Alice, his oldest sister, was going out with “Slugger” Santos. They always had to have a chaperone, and Elsie, dreamy, distracted Elsie, was there with them. She would listen to the radio with her ear against the speaker, immersing herself into the world of the radio, no matter what was on. A train could come through the house and she wouldn’t even notice, which made her a horrible chaperone.
Manny bounded into the living room, with a loud, “Hello!” as he jumped over the threshold and landed, his arms spread wide like Fred Astaire coming down from a high pirouette. As he expected, Alice and Slugger jumped slightly while sitting on the couch.
Alice was tall for her 15 years. With long, thick, raven hair down to her mid-back, black, deep, soulful eyes, she was slightly disproportionate with broad shoulders and hips, but someone obviously found her attractive. She told him, slightly annoyed, “Don’t do that, Manny.”
Slugger had broad shoulders too, but he was chiseled out of the rock that came out of the Blackstone Mines. Square face, square jaw, short-cropped black hair, he was nicknamed not for his boxing ability, but his use of a baseball bat during baseball games. He was going to try and become a cop—his father was a guard at the Ann & Hope Mill, and he knew people.
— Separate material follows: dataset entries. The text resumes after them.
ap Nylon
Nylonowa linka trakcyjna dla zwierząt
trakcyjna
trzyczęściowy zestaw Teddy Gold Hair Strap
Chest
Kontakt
The force was full of Irishmen from Lonsdale, while the Valley started to get filled with the Portuguese from the Azores.
Manny dropped on the couch next to his sister. “So what’s on the radio?” Elsie was on the floor, listening intently to the commercial for Palmolive.
Slugger shrugged. Manny didn’t like Slugger, didn’t like the fact that Slugger was holding his sister’s hand. Manny looked at the hand-holding intently, as if his eyes would be able to pare them apart. Alice let go and placed her hand on her lap.
Scoring a victory, he tried to stare at Slugger to get him to leave. Alice said to him, “Are you sick or something?”
Manny sat back. “Nope,” he said.
Slugger sighed. He said, “You’re old enough that we can be alone.”
“You should say something, then.”
“Me? It’s your mother.”
“Will your mother let us sit alone or will we have to deal with her being in the same room, too?”
Slugger was now an only child, his brother and sister having died at an early age. Slugger shrugged again.
Alice crossed her arms. “See?”
Slugger looked at Elsie, who didn’t even look like she was paying attention. He glanced up at the cuckoo clock. “I should go home anyway. Your father will be home soon.”
Alice got up at the same time Slugger did. They went to the door that led out into the small hallway, leading out front. Slugger lived a few trolley stops away in Central Falls. Manny followed to make sure that there wouldn’t be any hanky-panky.
There wasn’t, not even a chaste kiss on the cheek. A squeeze of hands and Slugger stepped out onto the sidewalk. He took maybe five steps to the trolley stop, and waited. Alice stood at the door, watching.
Manny said disgustedly, “You do this every night. He’s not going to get hit by a car.”
“You don’t understand,” she said. She waited until he got on the trolley and then went back inside.
“Alice! Set the table. Manny! Go outside in the garden and get some tomatoes.”
When Manny came in with the tomatoes, he saw his father’s lunch bucket on the chair, and heard him washing up in the bathroom. He dropped his tomatoes on the counter and went to the bathroom.
His father, a big, broad man, had finished his twelve-hour shift at the Lonsdale Bleachery. He loaded and unloaded textiles from the trains, and had just been given the duties of an assistant supervisor with an extra half-penny an hour for the compensation. His father took a towel from the rack and saw him. Manny senior smiled and rustled Little Manny’s hair. Without any other words of greeting he went out of the bathroom to the kitchen.